Why is Qwant blocked by Safe Search?

nextdns / metadata

This repository contains the data behind our Security, Privacy and Parental Control features.

https://nextdns.io

637 stars 138 forks source link

Why is Qwant blocked by Safe Search? #529

Closed gracjankn closed 3 years ago

gracjankn commented 3 years ago

Currently, enabling Safe Search completely blocks the privacy-focused search engine Qwant. Can you whitelist it or is this caused by a technical limitation because you can't force Safe Search filter for it?

crssi commented 3 years ago

SafeSearch Filter explicit results on all major search engines, including images and videos. This will also block access to search engines not supporting this feature.

AFAIK Qwant doesn't support safe search.

gracjankn commented 3 years ago

It does. I don't know how you enforce it through DNS, so I don't know if it's possible for you to implement, but if you open Qwant, click Settings there's a setting called Filter Mature Content with three possible states: None, Moderate and Strict.

gracjankn commented 3 years ago

When you're changing the settings, you see the URL changing underneath them. This one changes parameter &s= between 0–2.

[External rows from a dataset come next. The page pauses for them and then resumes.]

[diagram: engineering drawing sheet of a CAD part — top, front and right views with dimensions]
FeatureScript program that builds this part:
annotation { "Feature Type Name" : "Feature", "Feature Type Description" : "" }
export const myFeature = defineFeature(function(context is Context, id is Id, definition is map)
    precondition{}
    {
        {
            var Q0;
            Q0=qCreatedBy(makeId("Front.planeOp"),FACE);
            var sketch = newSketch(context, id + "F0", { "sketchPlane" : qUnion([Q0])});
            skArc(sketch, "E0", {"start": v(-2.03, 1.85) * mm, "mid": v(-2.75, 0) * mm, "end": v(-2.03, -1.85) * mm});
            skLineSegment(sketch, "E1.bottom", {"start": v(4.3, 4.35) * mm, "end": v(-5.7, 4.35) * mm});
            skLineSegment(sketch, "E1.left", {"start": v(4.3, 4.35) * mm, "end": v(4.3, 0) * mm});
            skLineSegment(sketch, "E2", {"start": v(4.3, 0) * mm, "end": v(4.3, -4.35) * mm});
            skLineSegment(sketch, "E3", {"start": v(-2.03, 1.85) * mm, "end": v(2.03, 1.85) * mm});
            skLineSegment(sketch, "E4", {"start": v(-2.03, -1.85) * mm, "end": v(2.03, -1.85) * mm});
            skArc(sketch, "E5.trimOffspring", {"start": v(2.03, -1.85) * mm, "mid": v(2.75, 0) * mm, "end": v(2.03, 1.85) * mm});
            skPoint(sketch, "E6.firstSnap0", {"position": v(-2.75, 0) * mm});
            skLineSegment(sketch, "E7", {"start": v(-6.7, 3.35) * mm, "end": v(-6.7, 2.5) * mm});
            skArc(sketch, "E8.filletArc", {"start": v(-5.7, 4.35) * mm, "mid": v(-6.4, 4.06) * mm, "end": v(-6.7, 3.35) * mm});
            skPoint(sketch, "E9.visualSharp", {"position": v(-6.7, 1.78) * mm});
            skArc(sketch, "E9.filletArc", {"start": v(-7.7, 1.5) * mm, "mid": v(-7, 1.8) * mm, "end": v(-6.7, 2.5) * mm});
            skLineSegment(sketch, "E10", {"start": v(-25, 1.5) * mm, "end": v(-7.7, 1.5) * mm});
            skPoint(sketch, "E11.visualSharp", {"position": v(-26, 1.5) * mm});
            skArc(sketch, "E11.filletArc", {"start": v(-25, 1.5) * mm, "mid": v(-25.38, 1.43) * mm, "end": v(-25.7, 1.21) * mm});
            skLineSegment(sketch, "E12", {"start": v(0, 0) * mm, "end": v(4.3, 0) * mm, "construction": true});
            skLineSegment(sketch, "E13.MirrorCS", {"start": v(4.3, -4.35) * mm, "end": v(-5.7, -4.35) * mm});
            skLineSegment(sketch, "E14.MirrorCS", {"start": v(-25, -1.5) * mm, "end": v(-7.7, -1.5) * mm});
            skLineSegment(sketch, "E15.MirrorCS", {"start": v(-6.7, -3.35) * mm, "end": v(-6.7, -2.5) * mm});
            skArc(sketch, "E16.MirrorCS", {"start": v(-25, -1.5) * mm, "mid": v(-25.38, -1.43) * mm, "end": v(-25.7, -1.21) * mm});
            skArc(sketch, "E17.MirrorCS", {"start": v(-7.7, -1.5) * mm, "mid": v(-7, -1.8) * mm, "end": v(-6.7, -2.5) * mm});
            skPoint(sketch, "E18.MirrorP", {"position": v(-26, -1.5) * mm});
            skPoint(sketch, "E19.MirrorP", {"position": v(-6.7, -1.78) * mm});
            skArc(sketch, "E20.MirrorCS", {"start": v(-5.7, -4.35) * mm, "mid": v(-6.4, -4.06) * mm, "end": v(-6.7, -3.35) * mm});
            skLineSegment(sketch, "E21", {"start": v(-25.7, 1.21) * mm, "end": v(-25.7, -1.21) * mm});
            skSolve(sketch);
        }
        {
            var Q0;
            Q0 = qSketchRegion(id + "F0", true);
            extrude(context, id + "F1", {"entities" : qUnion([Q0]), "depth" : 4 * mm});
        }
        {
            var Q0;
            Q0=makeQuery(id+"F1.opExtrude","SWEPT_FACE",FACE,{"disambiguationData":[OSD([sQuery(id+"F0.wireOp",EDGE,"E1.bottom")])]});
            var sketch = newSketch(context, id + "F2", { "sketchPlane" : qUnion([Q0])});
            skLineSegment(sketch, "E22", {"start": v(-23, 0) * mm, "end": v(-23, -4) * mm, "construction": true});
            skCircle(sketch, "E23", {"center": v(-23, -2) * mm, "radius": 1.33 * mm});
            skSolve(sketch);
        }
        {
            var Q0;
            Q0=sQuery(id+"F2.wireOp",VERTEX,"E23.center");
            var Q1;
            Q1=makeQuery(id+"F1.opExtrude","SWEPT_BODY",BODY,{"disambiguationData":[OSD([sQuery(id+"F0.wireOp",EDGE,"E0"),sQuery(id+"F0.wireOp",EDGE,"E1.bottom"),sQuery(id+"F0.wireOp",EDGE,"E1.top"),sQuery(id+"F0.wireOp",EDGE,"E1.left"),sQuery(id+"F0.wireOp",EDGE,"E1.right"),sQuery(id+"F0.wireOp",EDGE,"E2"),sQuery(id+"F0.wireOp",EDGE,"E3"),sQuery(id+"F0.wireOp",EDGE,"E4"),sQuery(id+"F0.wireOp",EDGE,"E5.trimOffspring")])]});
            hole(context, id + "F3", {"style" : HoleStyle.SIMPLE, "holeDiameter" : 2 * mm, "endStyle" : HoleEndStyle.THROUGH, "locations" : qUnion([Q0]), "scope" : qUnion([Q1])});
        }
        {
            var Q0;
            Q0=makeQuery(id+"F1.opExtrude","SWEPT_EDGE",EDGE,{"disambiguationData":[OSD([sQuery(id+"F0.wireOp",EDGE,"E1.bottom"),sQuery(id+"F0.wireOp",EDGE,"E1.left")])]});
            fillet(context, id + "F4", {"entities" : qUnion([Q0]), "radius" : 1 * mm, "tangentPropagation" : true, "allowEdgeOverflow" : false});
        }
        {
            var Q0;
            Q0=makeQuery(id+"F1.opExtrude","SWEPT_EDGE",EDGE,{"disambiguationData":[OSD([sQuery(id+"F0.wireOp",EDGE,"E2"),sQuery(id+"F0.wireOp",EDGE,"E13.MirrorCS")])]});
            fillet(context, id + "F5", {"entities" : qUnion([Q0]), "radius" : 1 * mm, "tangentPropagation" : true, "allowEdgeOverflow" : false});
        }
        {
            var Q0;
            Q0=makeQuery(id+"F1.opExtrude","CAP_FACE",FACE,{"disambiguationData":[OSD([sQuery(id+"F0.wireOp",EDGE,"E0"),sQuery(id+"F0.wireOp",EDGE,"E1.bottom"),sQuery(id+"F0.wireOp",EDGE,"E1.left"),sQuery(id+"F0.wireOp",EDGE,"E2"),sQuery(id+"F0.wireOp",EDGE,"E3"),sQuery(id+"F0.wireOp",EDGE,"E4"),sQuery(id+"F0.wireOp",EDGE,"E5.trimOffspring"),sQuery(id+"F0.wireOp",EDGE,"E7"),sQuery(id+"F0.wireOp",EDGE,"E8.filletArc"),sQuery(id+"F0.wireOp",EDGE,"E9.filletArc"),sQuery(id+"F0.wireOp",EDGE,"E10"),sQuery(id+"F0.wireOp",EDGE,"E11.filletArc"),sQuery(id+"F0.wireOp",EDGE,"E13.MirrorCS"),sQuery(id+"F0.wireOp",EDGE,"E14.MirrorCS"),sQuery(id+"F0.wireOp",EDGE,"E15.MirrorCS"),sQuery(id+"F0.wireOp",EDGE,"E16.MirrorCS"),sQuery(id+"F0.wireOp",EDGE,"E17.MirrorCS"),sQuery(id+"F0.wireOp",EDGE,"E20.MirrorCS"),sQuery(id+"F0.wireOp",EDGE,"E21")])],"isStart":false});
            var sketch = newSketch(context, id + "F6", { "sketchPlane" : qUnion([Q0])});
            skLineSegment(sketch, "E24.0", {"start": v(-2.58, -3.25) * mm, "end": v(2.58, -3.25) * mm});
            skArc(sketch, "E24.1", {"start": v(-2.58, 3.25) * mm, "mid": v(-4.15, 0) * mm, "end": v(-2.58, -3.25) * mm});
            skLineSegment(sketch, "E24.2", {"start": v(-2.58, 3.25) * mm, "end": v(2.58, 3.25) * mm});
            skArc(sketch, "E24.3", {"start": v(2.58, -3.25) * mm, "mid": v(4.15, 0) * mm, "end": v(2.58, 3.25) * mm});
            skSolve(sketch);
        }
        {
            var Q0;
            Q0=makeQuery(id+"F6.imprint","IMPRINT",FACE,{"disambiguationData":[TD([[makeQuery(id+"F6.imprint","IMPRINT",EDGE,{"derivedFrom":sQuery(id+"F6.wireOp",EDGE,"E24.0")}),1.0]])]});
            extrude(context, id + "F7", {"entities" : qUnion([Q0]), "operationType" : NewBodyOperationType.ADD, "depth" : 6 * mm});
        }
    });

crssi commented 3 years ago

DNS doesn't know about parameters... only host. As I said, Qwant doesn't support that, not at least I would know. Qwant should listen on a different IP for safebrowsing.

See more about here:

https://docs.umbrella.com/umbrella-user-guide/docs/enforce-safesearch-for-dns-policies
https://support.opendns.com/hc/en-us/articles/227986807-How-to-Enforcing-Google-SafeSearch-YouTube-and-Bing
https://blog.technitium.com/2020/07/how-to-enforce-google-safe-search-and.html?m=1

Cheers

crssi commented 3 years ago

This one made me thinking https://community.cleanbrowsing.org/topic/forcing-qwant-safesearch/

Try this:

Enable Safe Search in Parental Control
In the Allowlist add qwant.com
In the Settings/Rewrites add new rewrite: api.qwant.com → safeapi.qwant.com

Let us know if that works. 😉

Cheers

crssi commented 3 years ago

^^ I have replaced the rewrite destination at the step 3 into a much better option, that is from 194.187.168.114 to safeapi.qwant.com.

romaincointepas commented 3 years ago

We know enforce Qwant safesearch at the DNS level, removed from safesearch-not-supported in https://github.com/nextdns/metadata/commit/a9020bdfa28a16fcd3e401b29bf13745314a37c8. You may need to toggle SafeSearch off and on again to get this change right now.

Thanks @crssi for figuring this out!

crssi commented 3 years ago

Welcome 😀

I guess that workaround will not be needed, since you will cover this now natively?

Cheers

romaincointepas commented 3 years ago

@crssi it's in production now, just disable/enable SafeSearch on NextDNS to activate it if you don't want to wait a few hours.